Published on November 17, 2008
© 2008 - The Washington Times
Most Americans might remember learning in high school about the Smoot-Hawley tariff and that it had something to do with the Great Depression.
President Hoover, against the recommendations of most of the major economists and industrialists, signed Smoot-Hawley into law on June 17, 1930. The law raised tariffs to record levels on more than 20,000 imported goods.
America's trading partners retaliated immediately by dramatically increasing their own tariffs. The U.S. export market subsequently collapsed, falling by more than half, and the jobs that depended on those exports disappeared. International trade froze, helping the recession of 1929 become the Great Depression.
Today, living in a somewhat mirrored image of 1930, with precipitous stock market drops and a growing recession, we are again being confronted with a dramatic reduction in world trade. A tariff of mistrust, as daunting as Smoot-Hawley, has seized the world of finance and trade.
Much of international trade is financed by a convenient but arcane document called a letter of credit, an age-old financing concept thought to have been conceived by the Medicis, the ruling family of Florence during the Renaissance.
In principle, a letter of credit is a guarantee from the buyer's bank to the seller's bank in another country that the shipment will be paid for. The seller does not have to rely on either the creditworthiness of the buyer or bother with the difficulty of legal action in a foreign country if payment is not made.
Simply put, with a confirmed letter of credit, the seller has a bank guarantee that if the contractual terms of the purchase are met, the purchase will be paid for.
This centuries-old system is now failing. The underlying principle of a letter of credit is trust, based on the concept that banks operating in the international marketplace will trust each other. But now fear, not trust, permeates the financial system. And with fear, a tariff - a wall of mistrust - has arisen.
The numbers representing this are startling.
The Baltic Dry Index measures the price of sea voyages and the cost of chartering ships; therefore, it is one of the key barometers of the globalization trade. It has plunged more than 90 percent since May.
HSBC, a leading trade finance bank in New York, has said that the cost of guaranteeing a letter of credit has doubled. That means a $10 million letter of credit that previously cost $50,000 now costs $100,000.
Exporters who already have severe problems obtaining trade finance now find that their buyers cannot open letters of credit or that their own banks will not accept the letters of credit from their buyers' banks.
Realizing the impact on world trade this is causing, Pascal Lamy, the director general of the World Trade Organization, has invited leaders of trade finance banks, including HSBC, the Royal Bank of Scotland, JPMorgan and Germany's Commerzbank, to a meeting in Geneva with the International Monetary Fund and the World Bank to find new ways to finance the global exchange of goods and services.

------------------------------------

#### [Task instructions]
Repeat the stretch of the trade finance article from "Today, living in" through "during the Renaissance." word for word.

------------------------------------

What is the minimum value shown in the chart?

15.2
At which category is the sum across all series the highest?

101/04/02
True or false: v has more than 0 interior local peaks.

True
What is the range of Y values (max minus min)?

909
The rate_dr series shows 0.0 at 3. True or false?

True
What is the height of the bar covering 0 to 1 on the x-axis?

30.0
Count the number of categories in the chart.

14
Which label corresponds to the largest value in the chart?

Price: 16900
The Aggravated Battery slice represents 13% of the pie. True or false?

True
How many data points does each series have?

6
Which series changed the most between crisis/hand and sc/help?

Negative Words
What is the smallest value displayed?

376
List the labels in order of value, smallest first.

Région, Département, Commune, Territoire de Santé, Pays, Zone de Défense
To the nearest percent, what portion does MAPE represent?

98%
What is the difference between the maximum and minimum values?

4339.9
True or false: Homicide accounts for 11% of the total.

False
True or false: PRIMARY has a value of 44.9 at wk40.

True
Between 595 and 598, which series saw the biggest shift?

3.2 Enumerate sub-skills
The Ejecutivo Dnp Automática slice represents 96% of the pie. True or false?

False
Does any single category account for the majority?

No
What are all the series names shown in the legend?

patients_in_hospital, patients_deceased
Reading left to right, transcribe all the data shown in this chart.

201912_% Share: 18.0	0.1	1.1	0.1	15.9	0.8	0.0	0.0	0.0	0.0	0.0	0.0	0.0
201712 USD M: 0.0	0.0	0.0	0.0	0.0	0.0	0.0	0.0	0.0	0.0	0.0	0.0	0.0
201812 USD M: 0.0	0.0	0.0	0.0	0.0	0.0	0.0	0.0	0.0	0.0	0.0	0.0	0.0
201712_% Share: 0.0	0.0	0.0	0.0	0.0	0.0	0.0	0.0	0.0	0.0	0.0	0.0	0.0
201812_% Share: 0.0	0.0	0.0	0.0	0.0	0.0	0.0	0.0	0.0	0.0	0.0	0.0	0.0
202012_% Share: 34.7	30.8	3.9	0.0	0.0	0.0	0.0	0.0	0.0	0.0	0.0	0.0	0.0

------------------------------------

#### [Answer area]
Today, living in a somewhat mirrored image of 1930, with precipitous stock market drops and a growing recession, we are again being confronted with a dramatic reduction in world trade. A tariff of mistrust, as daunting as Smoot-Hawley, has seized the world of finance and trade.
Much of international trade is financed by a convenient but arcane document called a letter of credit, an age-old financing concept thought to have been conceived by the Medicis, the ruling family of Florence during the Renaissance.